◆ WHAT TO PRODUCE: Give back exactly the lines of the material below that start at the line containing "right ankle: (588, 411)" and end at the line containing "right ankle: (320, 183)", and no others.

◆ DATA TO EXAMINE:

((

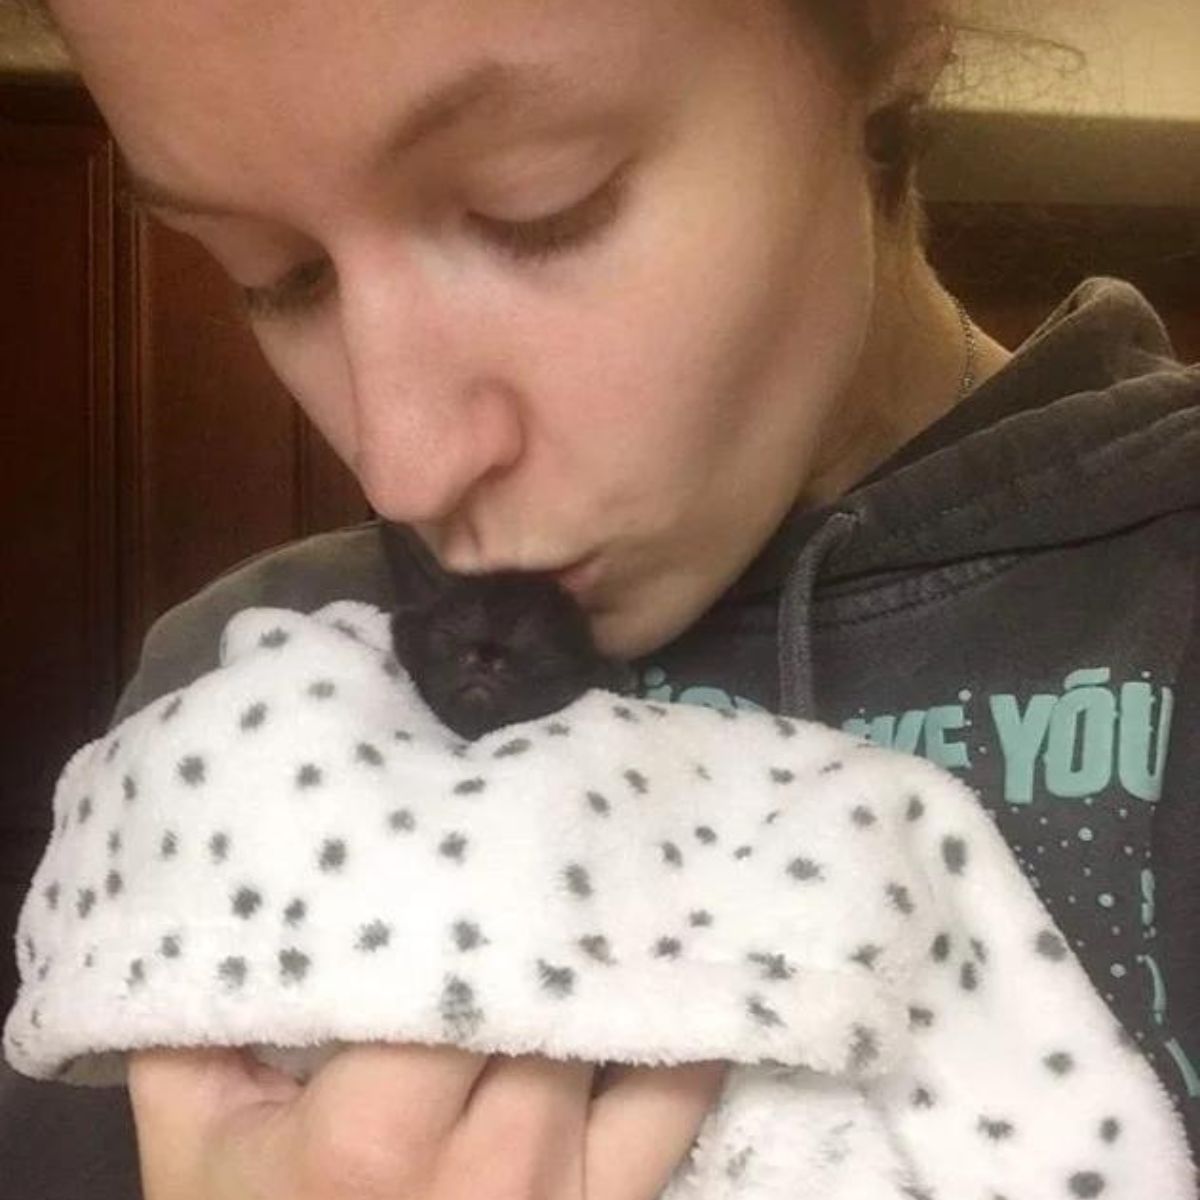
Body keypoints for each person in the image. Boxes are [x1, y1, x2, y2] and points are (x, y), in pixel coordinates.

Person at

))
((

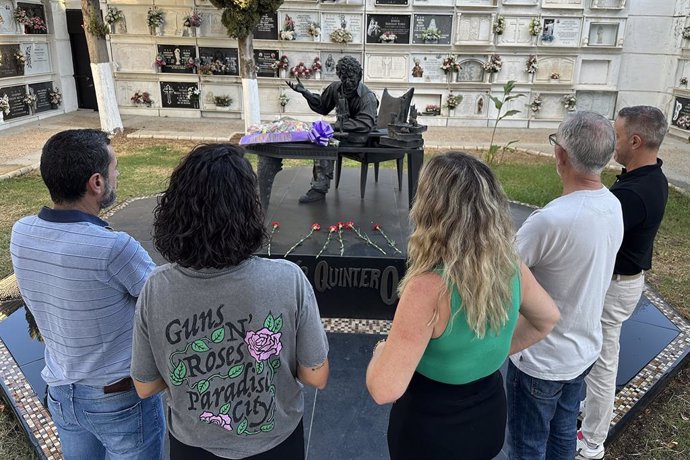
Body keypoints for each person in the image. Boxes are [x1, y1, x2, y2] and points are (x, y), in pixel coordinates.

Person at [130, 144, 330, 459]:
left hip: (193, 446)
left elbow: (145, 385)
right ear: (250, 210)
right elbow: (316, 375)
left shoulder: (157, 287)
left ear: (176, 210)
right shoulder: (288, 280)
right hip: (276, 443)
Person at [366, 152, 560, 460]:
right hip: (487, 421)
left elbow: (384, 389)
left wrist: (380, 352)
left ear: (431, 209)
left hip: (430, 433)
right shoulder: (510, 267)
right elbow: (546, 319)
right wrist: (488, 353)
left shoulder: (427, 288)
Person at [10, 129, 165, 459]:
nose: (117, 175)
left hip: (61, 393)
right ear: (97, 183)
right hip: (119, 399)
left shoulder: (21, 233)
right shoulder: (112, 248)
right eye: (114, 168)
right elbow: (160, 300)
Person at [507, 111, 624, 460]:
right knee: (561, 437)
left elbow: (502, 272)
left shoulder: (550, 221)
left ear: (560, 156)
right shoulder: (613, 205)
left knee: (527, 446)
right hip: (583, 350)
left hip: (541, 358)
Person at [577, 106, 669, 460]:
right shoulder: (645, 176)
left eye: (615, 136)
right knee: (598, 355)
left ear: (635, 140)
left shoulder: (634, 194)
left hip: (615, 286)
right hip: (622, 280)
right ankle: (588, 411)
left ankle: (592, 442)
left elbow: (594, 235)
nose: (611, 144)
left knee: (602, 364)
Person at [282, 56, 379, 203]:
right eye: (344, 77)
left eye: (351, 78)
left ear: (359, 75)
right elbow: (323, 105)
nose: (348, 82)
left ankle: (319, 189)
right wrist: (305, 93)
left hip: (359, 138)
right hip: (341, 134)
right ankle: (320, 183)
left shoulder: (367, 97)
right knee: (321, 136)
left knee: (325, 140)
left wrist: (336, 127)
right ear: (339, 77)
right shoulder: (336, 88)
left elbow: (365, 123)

))

◆ ANSWER TO THE PROBLEM:
right ankle: (588, 411)
left ankle: (592, 442)
left elbow: (594, 235)
nose: (611, 144)
left knee: (602, 364)
Person at [282, 56, 379, 203]:
right eye: (344, 77)
left eye: (351, 78)
left ear: (359, 75)
right elbow: (323, 105)
nose: (348, 82)
left ankle: (319, 189)
right wrist: (305, 93)
left hip: (359, 138)
right hip: (341, 134)
right ankle: (320, 183)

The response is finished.